──────── INPUT FOR THIS TASK ────────
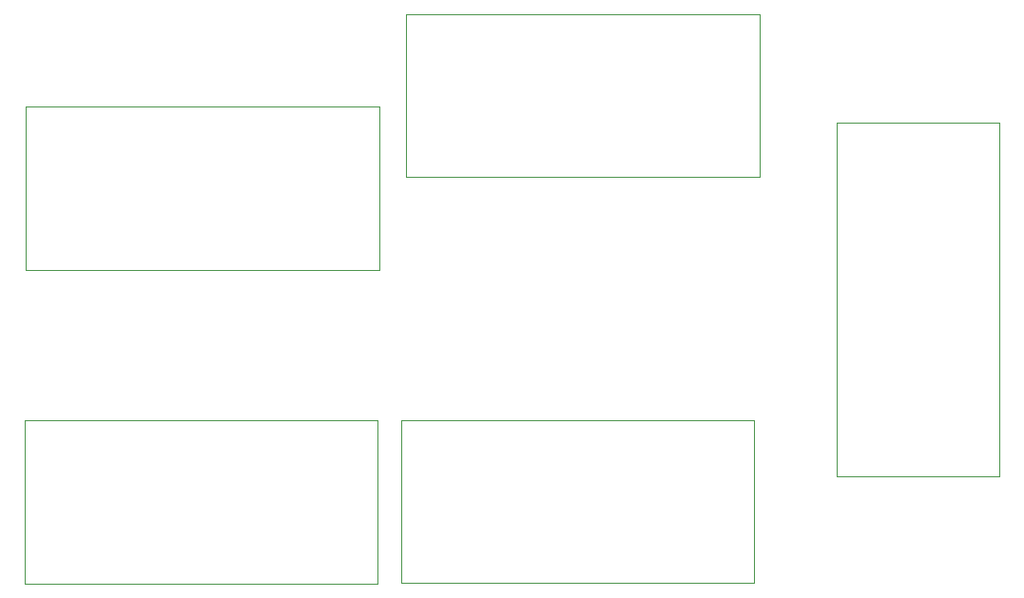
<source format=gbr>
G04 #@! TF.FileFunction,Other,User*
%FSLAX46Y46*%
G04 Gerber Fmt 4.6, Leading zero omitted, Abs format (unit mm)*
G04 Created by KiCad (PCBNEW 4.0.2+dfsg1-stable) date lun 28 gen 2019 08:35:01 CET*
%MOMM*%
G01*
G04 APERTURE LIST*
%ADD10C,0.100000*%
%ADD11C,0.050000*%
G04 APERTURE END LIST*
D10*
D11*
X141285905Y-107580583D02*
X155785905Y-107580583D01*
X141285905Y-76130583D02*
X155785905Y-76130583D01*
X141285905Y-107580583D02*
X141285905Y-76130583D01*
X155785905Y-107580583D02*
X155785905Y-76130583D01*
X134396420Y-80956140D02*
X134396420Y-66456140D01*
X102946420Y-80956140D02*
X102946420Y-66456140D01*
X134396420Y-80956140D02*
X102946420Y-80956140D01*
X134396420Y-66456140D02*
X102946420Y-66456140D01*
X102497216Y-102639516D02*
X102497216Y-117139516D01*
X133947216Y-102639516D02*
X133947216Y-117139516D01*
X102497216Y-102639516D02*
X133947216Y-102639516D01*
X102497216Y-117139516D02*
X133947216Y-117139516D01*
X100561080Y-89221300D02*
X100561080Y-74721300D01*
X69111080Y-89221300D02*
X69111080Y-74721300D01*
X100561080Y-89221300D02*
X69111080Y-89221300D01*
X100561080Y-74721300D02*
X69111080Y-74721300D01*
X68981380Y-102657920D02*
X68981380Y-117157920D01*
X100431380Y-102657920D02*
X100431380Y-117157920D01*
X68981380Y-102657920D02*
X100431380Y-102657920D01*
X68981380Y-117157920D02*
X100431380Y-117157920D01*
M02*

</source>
────────
### WORK TASK
In the records above, find each line that mentions the string "APERTURE", then copy it.

### RESPONSE
G04 APERTURE LIST*
G04 APERTURE END LIST*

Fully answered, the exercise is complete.